◆ Dataset excerpts:
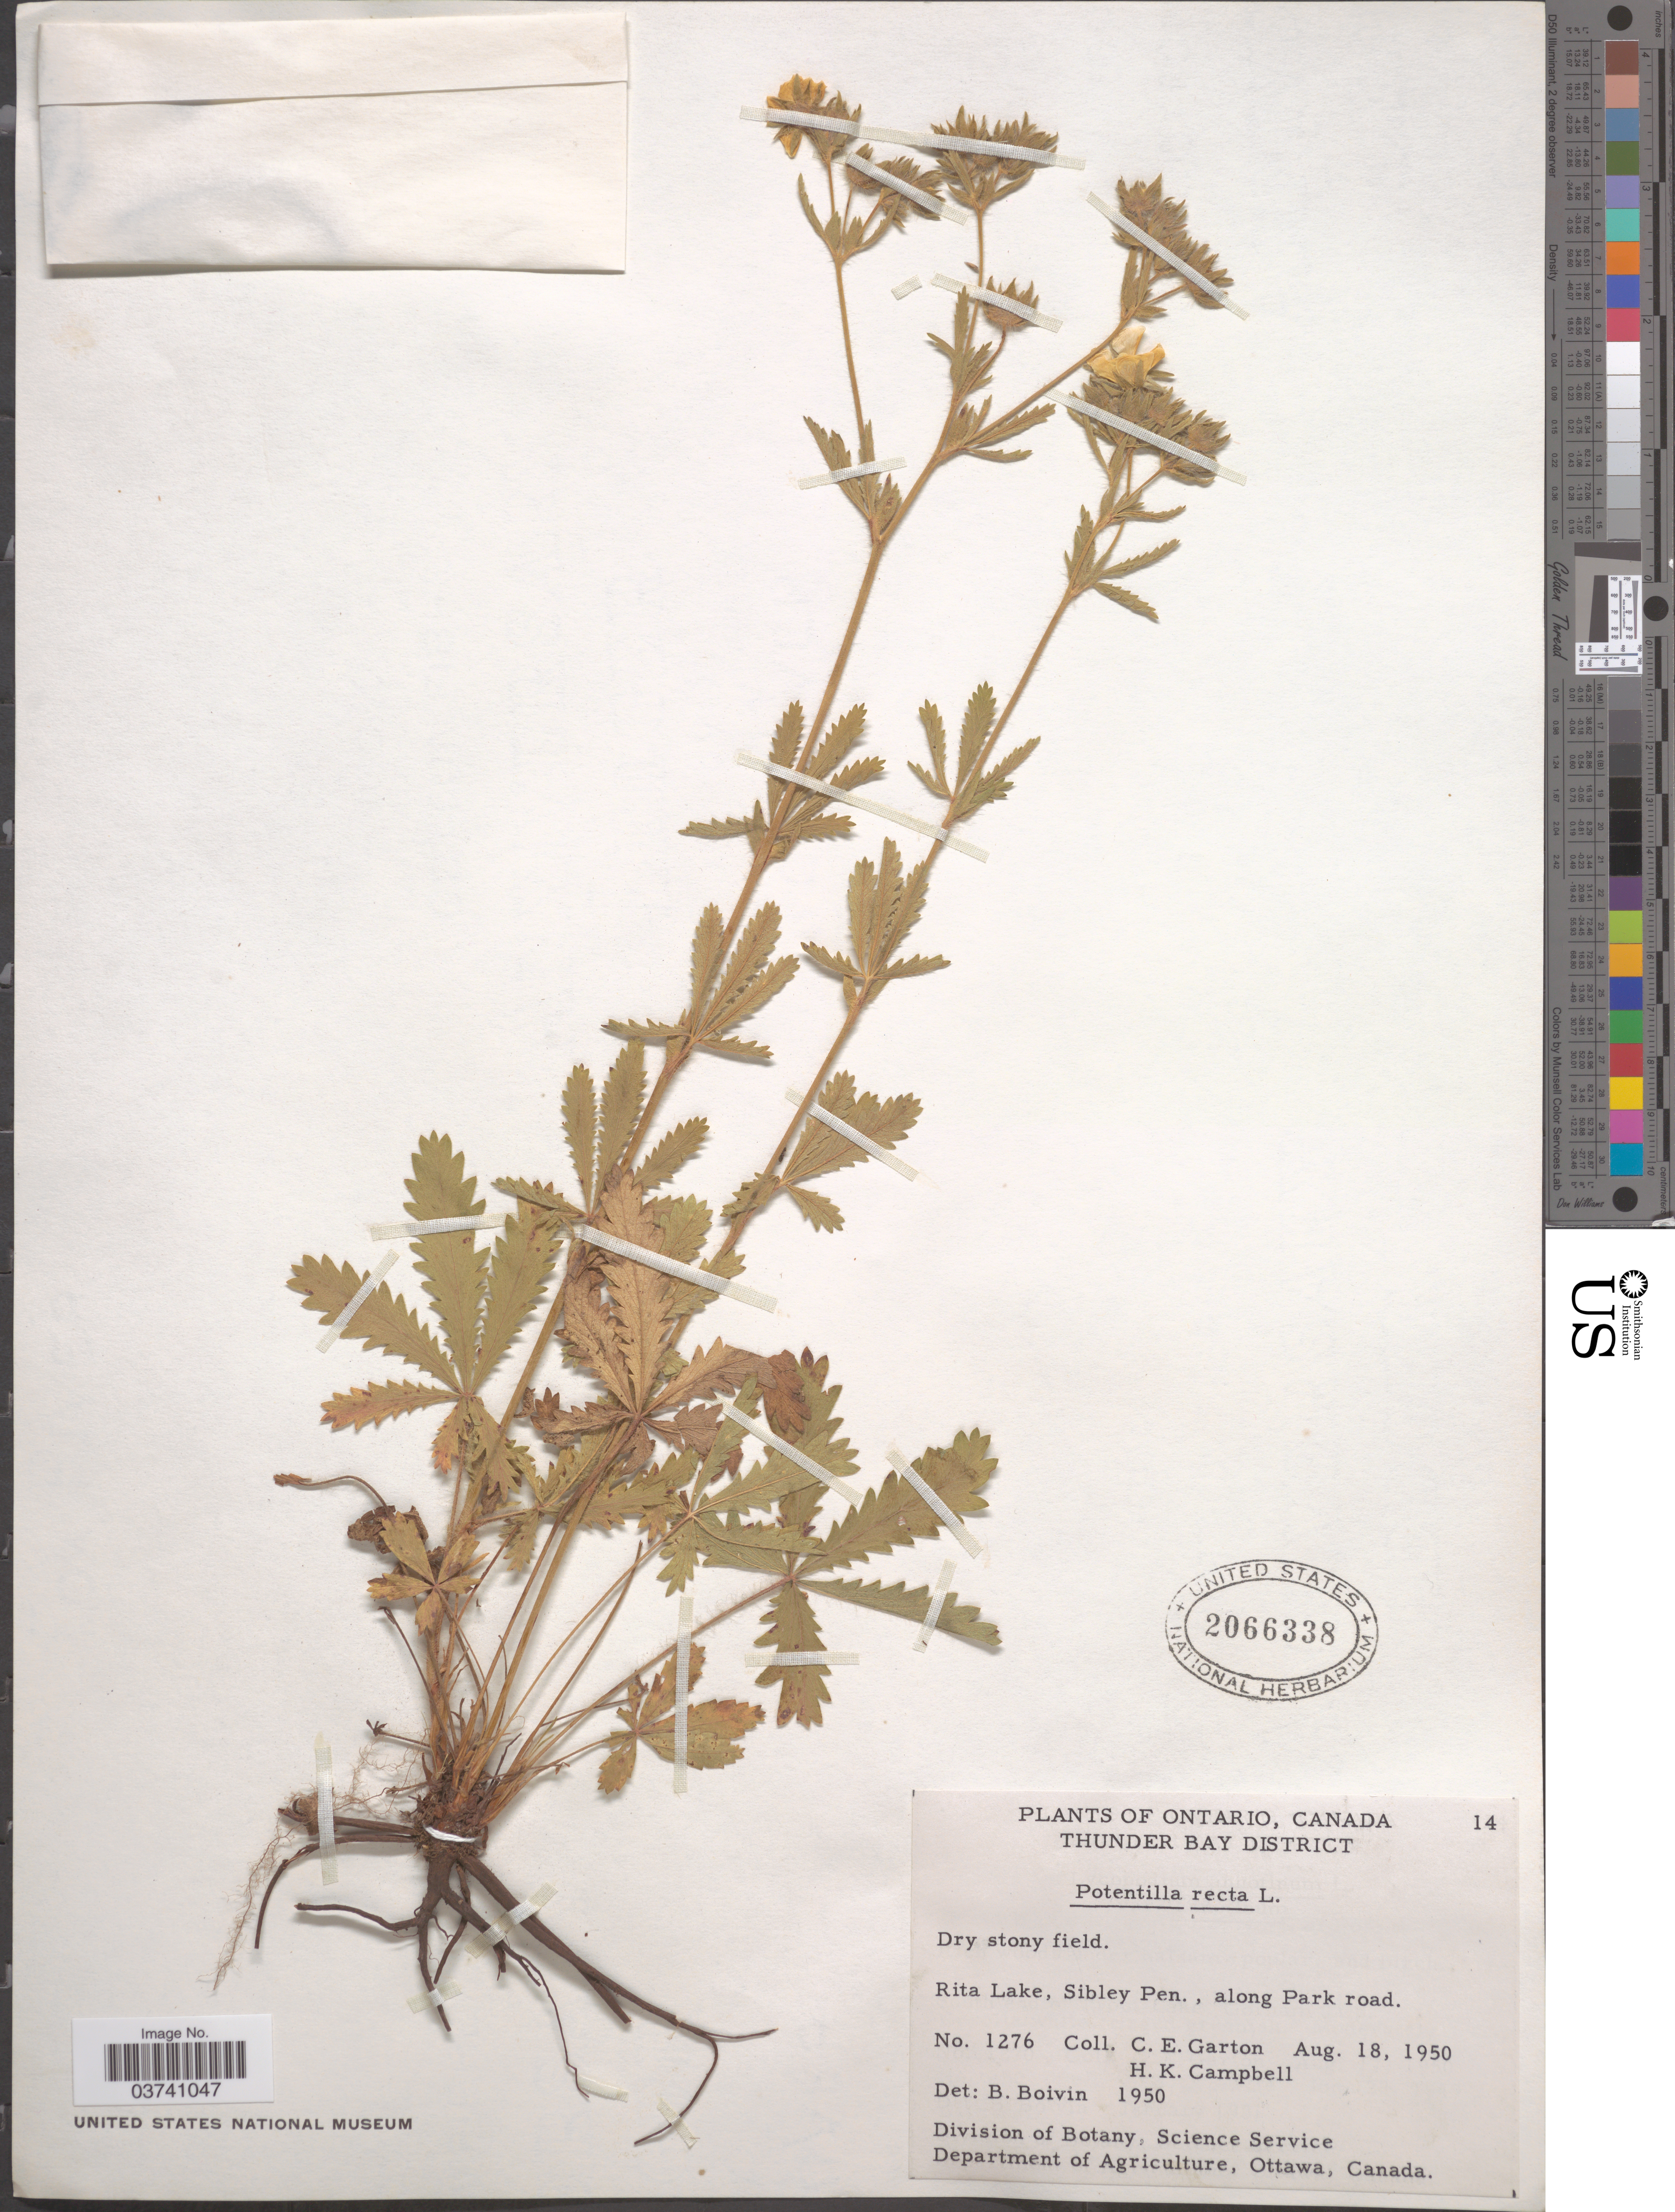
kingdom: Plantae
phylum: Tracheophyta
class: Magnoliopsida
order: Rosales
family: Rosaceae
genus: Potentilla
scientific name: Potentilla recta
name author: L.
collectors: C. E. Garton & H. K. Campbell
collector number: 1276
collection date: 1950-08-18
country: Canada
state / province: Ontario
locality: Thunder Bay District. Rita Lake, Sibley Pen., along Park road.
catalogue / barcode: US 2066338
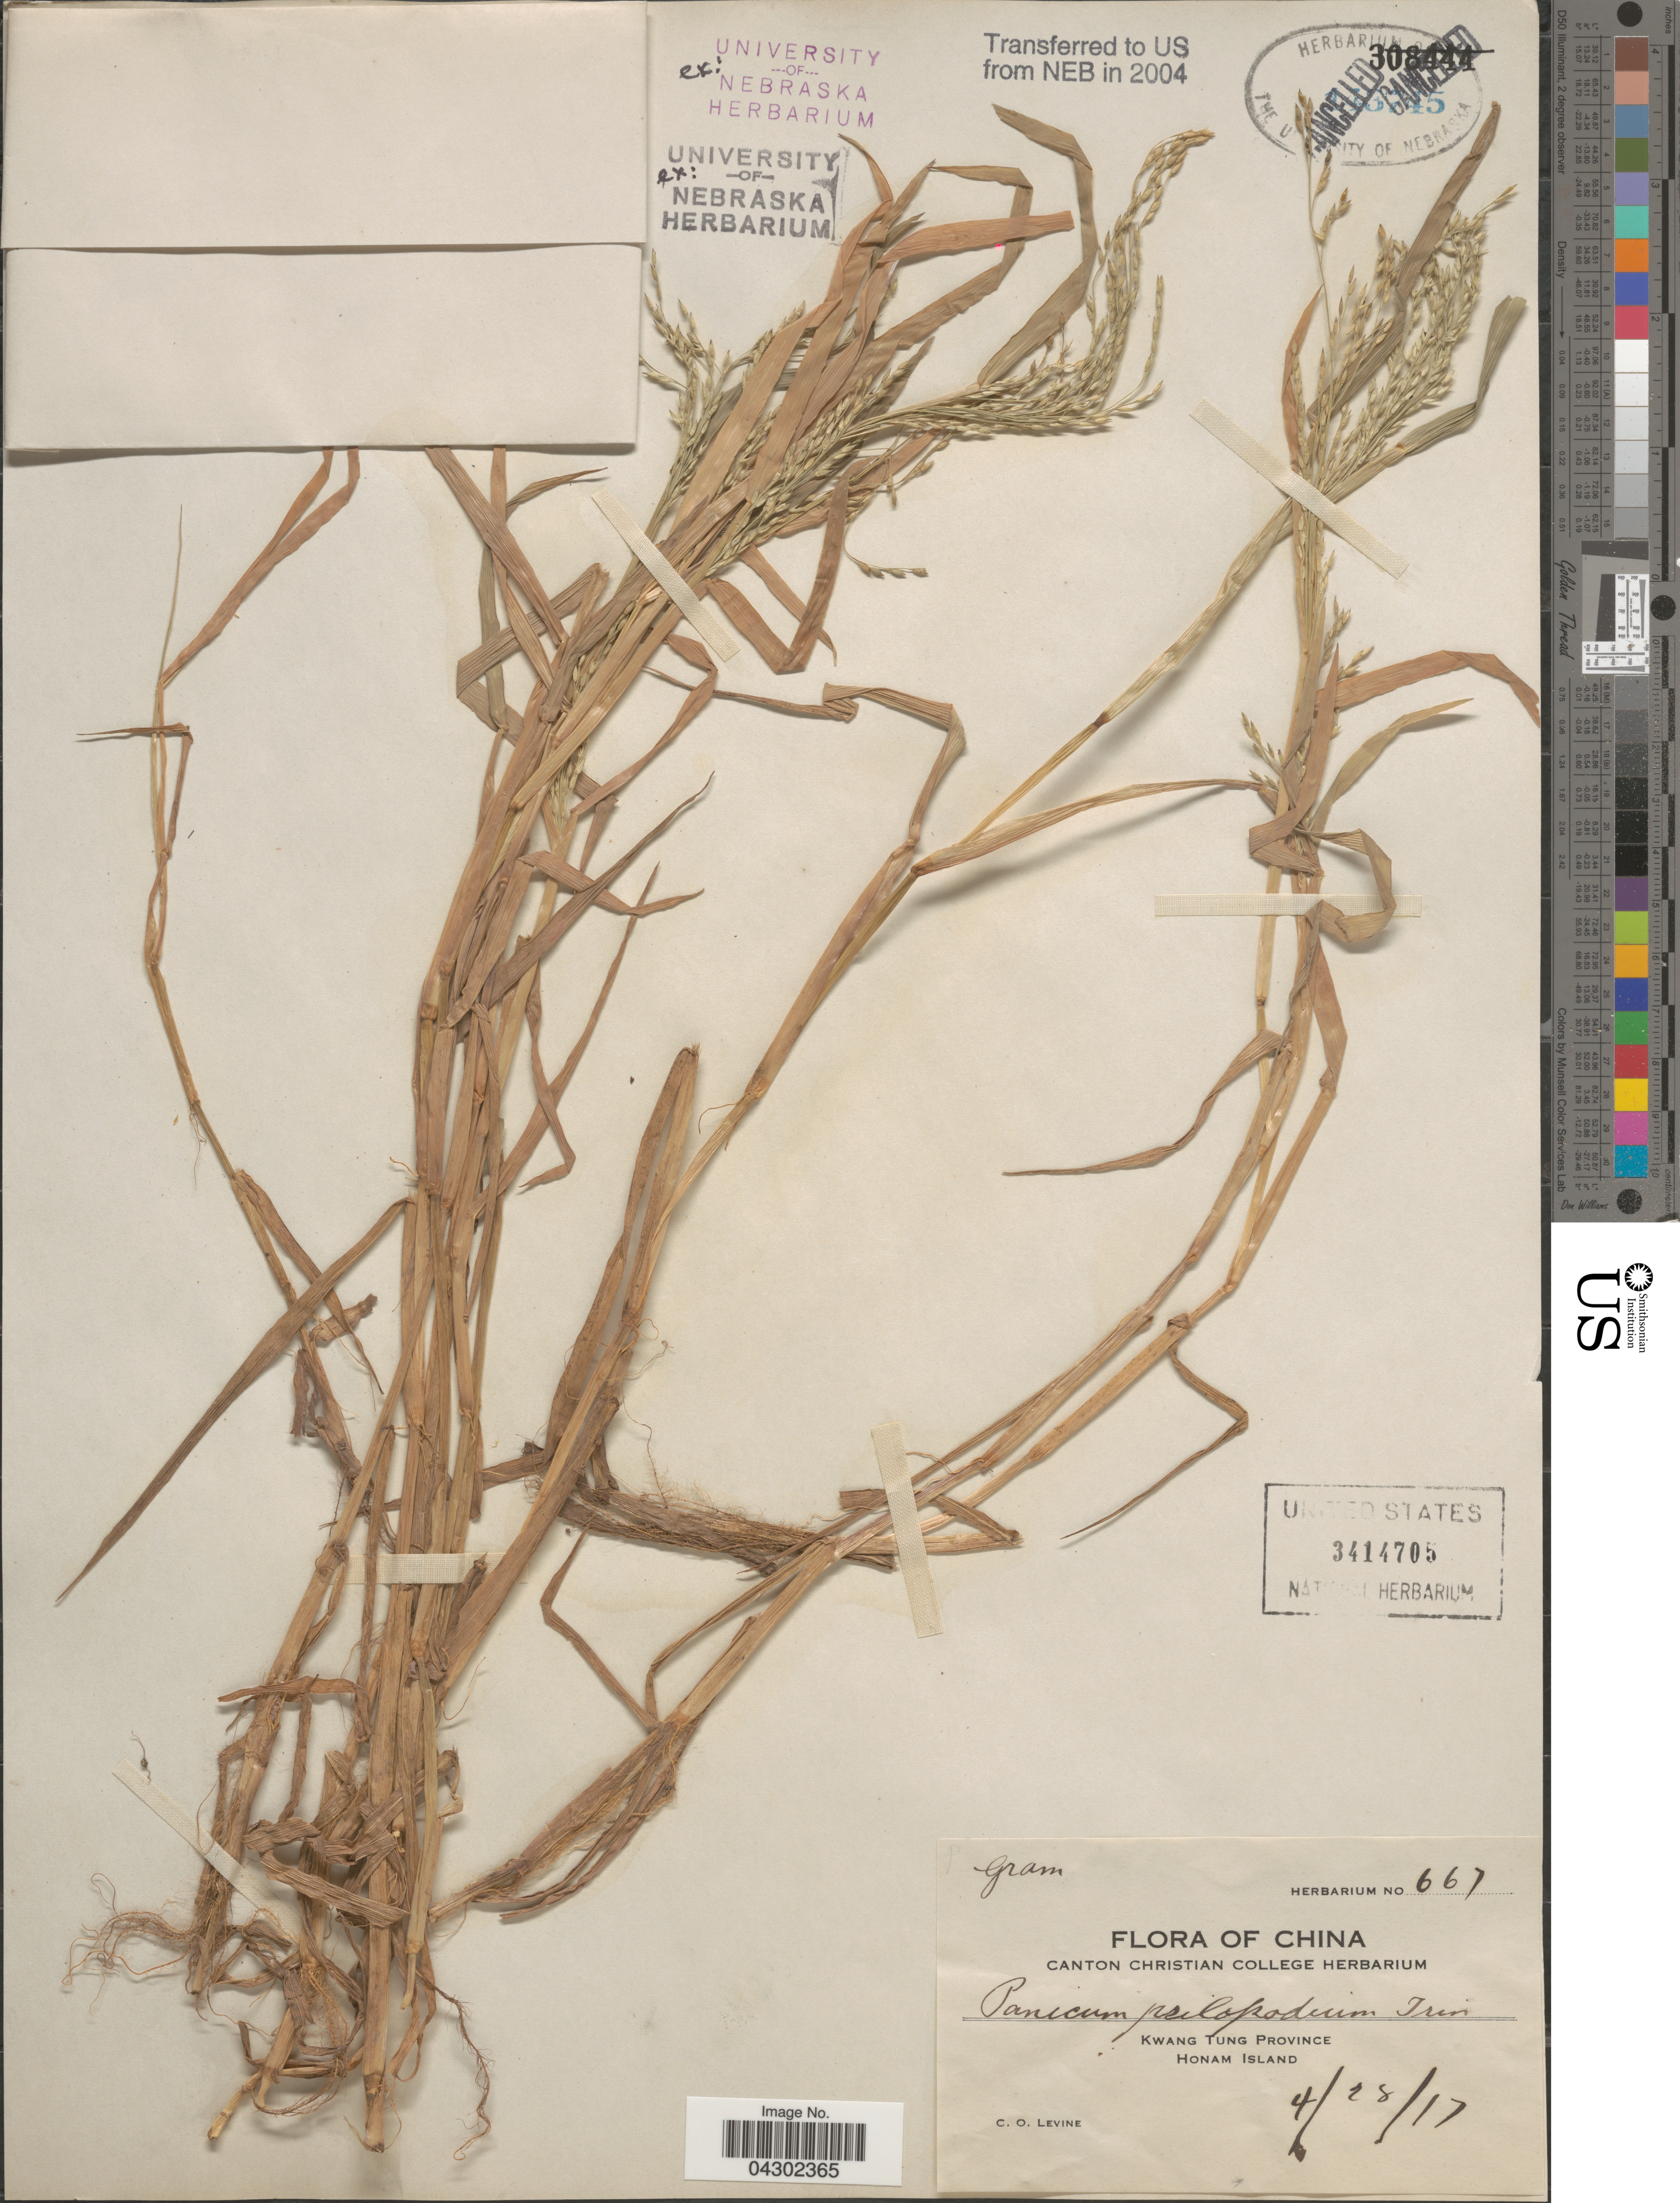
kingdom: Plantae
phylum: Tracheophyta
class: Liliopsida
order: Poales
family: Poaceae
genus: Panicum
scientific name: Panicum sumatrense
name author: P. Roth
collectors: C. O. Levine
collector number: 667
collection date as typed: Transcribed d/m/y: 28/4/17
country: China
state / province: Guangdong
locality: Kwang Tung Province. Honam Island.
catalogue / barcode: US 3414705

◆ WRITTEN EXERCISE:
Quote the data word for word, starting with the line containing "collection date: 1950-08-18" and going on through the line containing "family: Poaceae". Leave the pictures out of your answer.

◆ EXERCISE RESPONSE:
collection date: 1950-08-18
country: Canada
state / province: Ontario
locality: Thunder Bay District. Rita Lake, Sibley Pen., along Park road.
catalogue / barcode: US 2066338
kingdom: Plantae
phylum: Tracheophyta
class: Liliopsida
order: Poales
family: Poaceae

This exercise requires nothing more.